Interview with Schlesinger, former US Defense Secretary: "You are right to take care of the Mediterranean but beware of Saddam"
by Ennio Caretto, "Corriere della Sera," March 7, 1998.
Washington - James Schlesinger was director of the CIA, Defense Secretary and Energy Secretary and is today adviser to the Congress and to the White House.
Q. Do you think that the era of embargos has drawn to a close?
A. The USA believe they have a duty to reprimand or punish those countries which do things that they don’t like. Since the use of force is politically risky, the USA adopt sanctions. The trouble is that you can become embargo-dependent: just in Clinton’s first term, the USA have imposed or threatened the imposition of sanctions upon 35 countries, which make up 42 percent of the world population. Furthermore, sanctions can backfire: because of them France has strengthened its oil industry in the Gulf to our own detriment. It is a strategy to be re-examined.

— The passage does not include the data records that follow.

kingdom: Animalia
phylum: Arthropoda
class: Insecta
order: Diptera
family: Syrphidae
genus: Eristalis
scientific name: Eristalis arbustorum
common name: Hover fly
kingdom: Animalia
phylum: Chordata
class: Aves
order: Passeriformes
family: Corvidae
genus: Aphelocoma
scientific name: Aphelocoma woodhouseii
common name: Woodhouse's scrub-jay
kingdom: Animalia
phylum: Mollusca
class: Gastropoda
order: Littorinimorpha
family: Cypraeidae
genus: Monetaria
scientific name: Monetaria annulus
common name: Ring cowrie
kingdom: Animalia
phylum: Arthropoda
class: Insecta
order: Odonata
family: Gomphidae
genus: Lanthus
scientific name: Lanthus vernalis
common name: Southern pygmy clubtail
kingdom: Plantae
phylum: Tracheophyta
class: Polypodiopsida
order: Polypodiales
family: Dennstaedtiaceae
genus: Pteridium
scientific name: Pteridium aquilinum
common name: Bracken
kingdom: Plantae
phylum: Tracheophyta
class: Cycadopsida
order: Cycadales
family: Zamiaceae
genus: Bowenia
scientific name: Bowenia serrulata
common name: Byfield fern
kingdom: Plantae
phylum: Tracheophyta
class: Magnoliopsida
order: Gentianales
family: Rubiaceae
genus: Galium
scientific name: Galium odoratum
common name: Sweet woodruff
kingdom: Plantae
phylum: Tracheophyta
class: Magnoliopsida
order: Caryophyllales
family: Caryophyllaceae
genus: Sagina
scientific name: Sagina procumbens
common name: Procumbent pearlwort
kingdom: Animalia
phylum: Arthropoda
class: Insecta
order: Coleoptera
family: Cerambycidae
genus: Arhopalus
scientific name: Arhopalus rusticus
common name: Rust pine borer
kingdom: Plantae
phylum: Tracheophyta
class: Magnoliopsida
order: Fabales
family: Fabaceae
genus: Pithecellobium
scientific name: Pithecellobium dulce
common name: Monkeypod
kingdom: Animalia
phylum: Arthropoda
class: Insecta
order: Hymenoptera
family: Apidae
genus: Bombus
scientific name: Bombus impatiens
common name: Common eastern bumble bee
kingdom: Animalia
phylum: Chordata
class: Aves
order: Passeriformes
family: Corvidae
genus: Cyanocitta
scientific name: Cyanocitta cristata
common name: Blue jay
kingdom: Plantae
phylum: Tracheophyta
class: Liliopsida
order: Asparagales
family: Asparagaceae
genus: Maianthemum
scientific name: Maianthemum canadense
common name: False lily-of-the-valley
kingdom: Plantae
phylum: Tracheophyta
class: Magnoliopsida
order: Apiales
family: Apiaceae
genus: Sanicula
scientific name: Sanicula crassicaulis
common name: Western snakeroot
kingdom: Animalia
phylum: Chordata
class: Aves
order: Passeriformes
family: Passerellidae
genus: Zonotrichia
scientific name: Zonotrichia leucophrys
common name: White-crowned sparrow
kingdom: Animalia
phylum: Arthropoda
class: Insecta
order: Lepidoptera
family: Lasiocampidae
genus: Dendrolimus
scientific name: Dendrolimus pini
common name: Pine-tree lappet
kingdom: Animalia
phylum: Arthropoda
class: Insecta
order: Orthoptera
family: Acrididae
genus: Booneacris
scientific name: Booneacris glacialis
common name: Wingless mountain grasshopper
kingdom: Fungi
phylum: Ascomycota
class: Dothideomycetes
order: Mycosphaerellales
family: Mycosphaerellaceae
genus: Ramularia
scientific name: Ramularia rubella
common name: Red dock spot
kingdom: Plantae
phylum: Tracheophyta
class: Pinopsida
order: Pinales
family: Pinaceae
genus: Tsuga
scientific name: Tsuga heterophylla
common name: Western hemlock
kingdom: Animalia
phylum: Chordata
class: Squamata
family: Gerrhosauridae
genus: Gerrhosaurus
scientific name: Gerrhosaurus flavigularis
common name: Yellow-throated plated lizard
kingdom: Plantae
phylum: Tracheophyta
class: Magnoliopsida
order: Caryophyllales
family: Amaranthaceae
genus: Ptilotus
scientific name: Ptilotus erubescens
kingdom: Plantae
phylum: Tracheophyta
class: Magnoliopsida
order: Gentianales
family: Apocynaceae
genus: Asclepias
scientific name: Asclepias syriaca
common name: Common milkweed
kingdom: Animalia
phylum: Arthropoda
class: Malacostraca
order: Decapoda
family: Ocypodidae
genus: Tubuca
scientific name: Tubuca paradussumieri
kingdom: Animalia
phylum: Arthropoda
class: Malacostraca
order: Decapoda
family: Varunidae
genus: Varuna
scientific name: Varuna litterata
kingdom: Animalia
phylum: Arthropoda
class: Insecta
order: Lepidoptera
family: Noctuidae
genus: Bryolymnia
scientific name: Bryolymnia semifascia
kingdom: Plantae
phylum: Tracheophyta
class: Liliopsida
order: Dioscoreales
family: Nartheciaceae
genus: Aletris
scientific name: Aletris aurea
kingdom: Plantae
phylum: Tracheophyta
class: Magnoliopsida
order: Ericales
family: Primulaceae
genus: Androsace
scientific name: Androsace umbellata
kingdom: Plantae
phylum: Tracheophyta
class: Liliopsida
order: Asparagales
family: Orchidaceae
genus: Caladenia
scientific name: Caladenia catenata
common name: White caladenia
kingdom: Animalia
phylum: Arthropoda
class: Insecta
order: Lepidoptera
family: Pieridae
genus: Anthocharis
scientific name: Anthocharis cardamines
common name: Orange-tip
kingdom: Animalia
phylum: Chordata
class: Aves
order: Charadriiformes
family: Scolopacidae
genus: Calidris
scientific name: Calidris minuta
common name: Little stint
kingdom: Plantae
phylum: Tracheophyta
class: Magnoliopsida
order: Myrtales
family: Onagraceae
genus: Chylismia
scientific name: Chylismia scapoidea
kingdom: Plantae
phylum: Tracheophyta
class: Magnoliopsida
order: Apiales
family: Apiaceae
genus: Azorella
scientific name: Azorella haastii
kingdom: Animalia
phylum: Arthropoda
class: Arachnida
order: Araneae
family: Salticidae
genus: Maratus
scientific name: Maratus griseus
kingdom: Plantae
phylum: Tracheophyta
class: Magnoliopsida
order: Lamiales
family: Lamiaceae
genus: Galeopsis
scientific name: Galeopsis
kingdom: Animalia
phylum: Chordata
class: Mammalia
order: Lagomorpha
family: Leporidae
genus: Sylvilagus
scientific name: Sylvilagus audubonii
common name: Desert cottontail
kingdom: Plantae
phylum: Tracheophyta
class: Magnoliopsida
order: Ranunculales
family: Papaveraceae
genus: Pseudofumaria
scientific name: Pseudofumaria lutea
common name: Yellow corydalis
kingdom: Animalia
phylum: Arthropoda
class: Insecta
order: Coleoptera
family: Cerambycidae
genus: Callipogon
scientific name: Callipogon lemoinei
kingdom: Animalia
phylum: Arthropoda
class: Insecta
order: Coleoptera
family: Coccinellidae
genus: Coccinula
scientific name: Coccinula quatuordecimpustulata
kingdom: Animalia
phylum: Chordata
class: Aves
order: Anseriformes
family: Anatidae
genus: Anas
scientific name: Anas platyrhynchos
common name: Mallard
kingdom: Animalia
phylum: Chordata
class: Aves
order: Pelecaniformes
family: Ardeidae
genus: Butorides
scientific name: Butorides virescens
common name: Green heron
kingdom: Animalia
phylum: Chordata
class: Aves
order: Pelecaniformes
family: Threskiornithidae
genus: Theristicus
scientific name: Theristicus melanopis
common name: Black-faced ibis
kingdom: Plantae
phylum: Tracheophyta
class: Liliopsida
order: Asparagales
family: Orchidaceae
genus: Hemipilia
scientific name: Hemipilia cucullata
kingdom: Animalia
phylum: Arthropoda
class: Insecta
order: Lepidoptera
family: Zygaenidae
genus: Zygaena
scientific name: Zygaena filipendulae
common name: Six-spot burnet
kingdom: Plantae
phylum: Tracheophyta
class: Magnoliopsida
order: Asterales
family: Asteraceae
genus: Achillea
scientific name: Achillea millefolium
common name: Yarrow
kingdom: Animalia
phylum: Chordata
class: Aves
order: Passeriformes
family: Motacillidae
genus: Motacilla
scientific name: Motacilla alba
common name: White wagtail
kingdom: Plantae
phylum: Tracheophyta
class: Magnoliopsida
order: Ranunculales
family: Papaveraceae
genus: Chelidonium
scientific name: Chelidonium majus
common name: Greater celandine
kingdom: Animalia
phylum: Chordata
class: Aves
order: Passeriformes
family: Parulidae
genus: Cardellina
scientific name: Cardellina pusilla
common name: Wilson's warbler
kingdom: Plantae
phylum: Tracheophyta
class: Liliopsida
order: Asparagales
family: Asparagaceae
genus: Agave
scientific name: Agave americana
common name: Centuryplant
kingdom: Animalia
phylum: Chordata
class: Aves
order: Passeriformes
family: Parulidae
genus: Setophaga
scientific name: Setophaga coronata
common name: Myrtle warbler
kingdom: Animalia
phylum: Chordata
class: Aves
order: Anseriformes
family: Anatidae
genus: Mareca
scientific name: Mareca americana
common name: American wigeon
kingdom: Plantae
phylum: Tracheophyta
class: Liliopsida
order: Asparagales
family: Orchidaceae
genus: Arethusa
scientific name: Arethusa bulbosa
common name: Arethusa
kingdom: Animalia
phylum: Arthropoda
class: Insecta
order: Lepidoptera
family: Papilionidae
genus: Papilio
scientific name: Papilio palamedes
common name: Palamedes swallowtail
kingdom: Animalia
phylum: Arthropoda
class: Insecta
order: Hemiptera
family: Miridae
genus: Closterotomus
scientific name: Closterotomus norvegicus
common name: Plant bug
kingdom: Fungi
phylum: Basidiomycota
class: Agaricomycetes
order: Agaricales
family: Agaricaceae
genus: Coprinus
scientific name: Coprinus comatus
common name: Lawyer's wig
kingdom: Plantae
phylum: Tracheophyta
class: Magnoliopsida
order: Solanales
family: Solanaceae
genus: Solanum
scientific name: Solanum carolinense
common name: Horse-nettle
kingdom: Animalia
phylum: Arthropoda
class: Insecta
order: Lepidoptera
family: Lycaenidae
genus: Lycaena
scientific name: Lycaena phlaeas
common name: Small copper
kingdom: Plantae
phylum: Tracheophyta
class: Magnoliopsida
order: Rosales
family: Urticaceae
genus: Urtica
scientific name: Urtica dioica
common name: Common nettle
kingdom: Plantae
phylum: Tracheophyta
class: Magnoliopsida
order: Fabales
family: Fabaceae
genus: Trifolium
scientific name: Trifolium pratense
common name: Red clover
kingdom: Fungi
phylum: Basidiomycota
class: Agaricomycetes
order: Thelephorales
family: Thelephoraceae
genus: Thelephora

Q. Would you write off all embargos?
A. Let us differentiate. In the case of Iraq, the sanctions are justified: they are multilateral and are effective, together with the threat of bombardments. If in Italy somebody thinks that they should already be lifted, they are wrong: Saddam has mocked us all and for so long that we need to judge him for his deeds. I am against unjustified unilateral sanctions. They are no longer necessary against Cuba and I find laws such as the Helms-Burton, which penalise those foreign countries that invest in Cuba and Iran, absurd.
Q. How do you judge Bernabè’s call for Italy to become a protagonist in the multi-polar world?
A. I think it is normal: Italy will take care of its long-term interests as we take care of ours! Furthermore, it has a crucial role in the Mediterranean and in northern Africa, which represent the new frontier of Nato. There is the danger that in so doing Italy may occasionally irritate America, but it is not written in stone that all allies have to align themselves with us. One thing is to co-ordinate the foreign policies of Nato member-states according to mutual concessions, another would be if a country has to kneel before the only superpower.
Q. Has Dini’s visit to Teheran surprised you?
A. It hasn’t. Recently, the Italian diplomacy has taken up big initiatives, often successfully, in Somalia, Bosnia and Albania. Dini has moved well. In Iran the situation is still delicate, but there is no doubt that president Kathami wants to open to the West. And Clinton is not opposed to it: insofar as the population goes, contacts have already begun. In this case the interests of Italy and America collide. This is the path to be followed for the stabilisation in the Persian Gulf and in the Middle East.
Q. Would you be scared by the perspective of a partnership between Italy and Libya?
A. I would place Gaddafi halfway between Kathami and Saddam. On him is still the spectre of the Pan Am tragedy of 1988. I don’t know whether following that event he has supported terrorism: I no longer direct neither the CIA nor the Pentagon. However, against Libya are in force UN sanctions, to which Italy has agreed; I believe that your government would make a mistake to distance itself from the international community to go hand in hand with Gaddafi.